Study: Faith is the Strongest Predictor of Altruism
From poverty to drug abuse to unemployment and other challenges, social problems include a variety of ills that damage society from the inside out. Our communities and churches cannot thrive if such problems are unknown or ignored. Of all groups, it is the religious — those motivated not just by a social conscience but also by a belief in the divinity of each person — who should be in the vanguard of lifting our neighbors’ burdens.
Interestingly, new Pew Research Center findings say the share of U.S. adults who think houses of worship contribute "not much" or "nothing" to solving important social problems has nearly doubled since 2001 (from 21 percent then to 39 percent today). Of those within the religious fold, 74 percent of weekly churchgoers say churches contribute "a great deal" or "some" to solving social problems, while 49 percent of those who attend less often agree.

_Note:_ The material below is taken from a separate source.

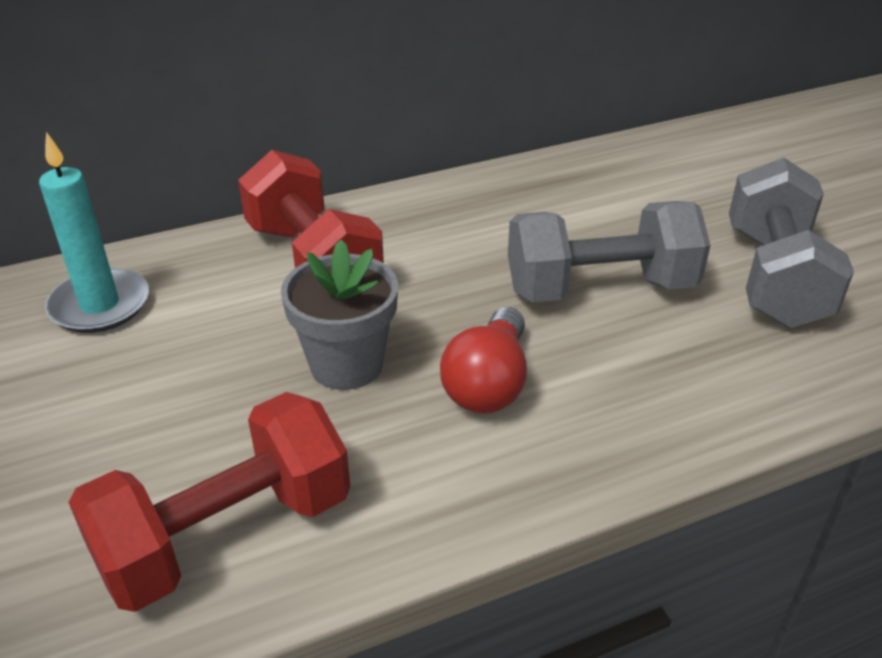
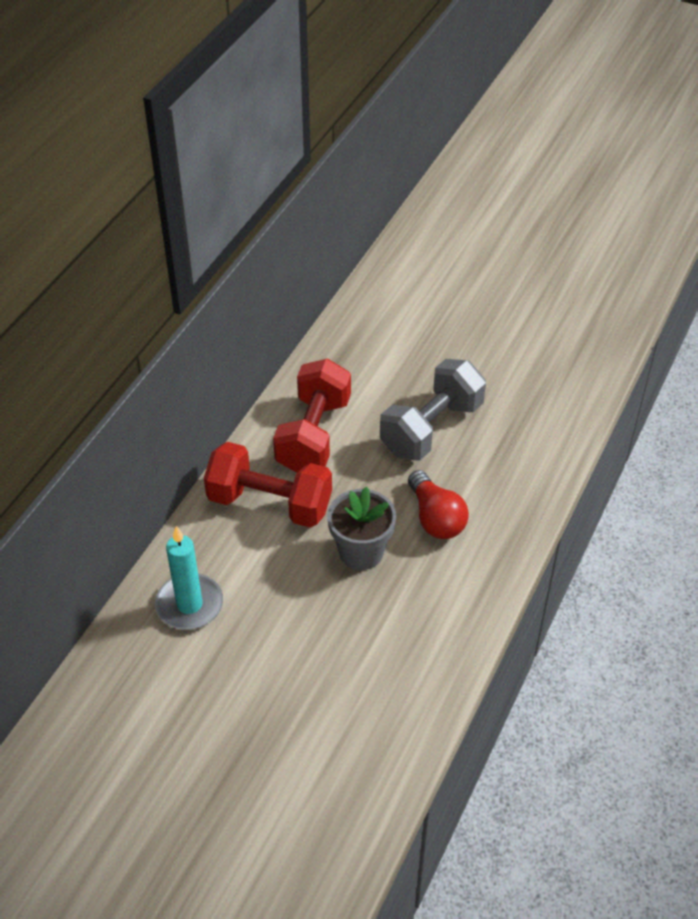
camera: 40 degrees left, 10 degrees up
red dumbbell [68,392,350,612] -> red dumbbell moved to [273,358,351,473]
grey dumbbell [729,157,854,328] -> none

While Pew’s report focused on what some think churches do, studies of what believers say they do (such as this one) indicate faith is the strongest predictor of generosity, altruism, trust and civic involvement among Americans. So why this gap between the perception of some and the experience of others? How can this gap be bridged, and whose responsibility is it to do that?

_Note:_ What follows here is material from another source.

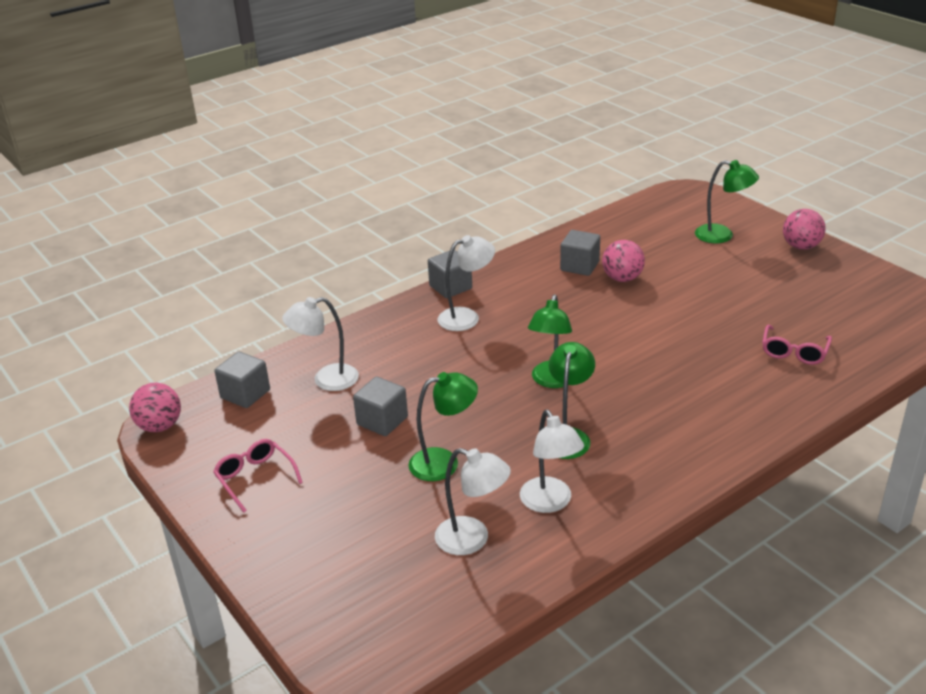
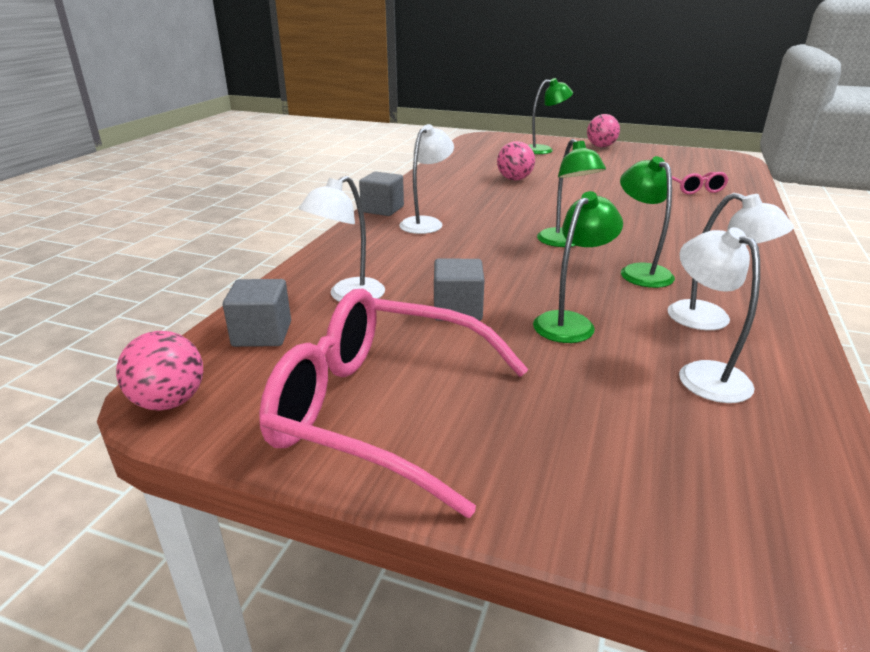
camera: 35 degrees left, 5 degrees down
pink glasses [213,439,303,513] -> pink glasses [259,289,528,518], size x2.20
white lamp [435,448,511,555] -> white lamp turned 105 degrees counterclockwise [679,227,760,403]
grey cube [560,230,600,276] -> none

In part, this Pew report could simply be a reflection of a growing unawareness of religion. After all, the ranks of the religiously unaffiliated continue to rise, creating a sizeable chunk of U.S. adults (nearly 25 percent) who are likely unaware of the day-to-day happenings inside churches. But we know this isn’t the only possible cause because Pew’s finding also show that not even all regular churchgoers think their houses of worship are solving social problems.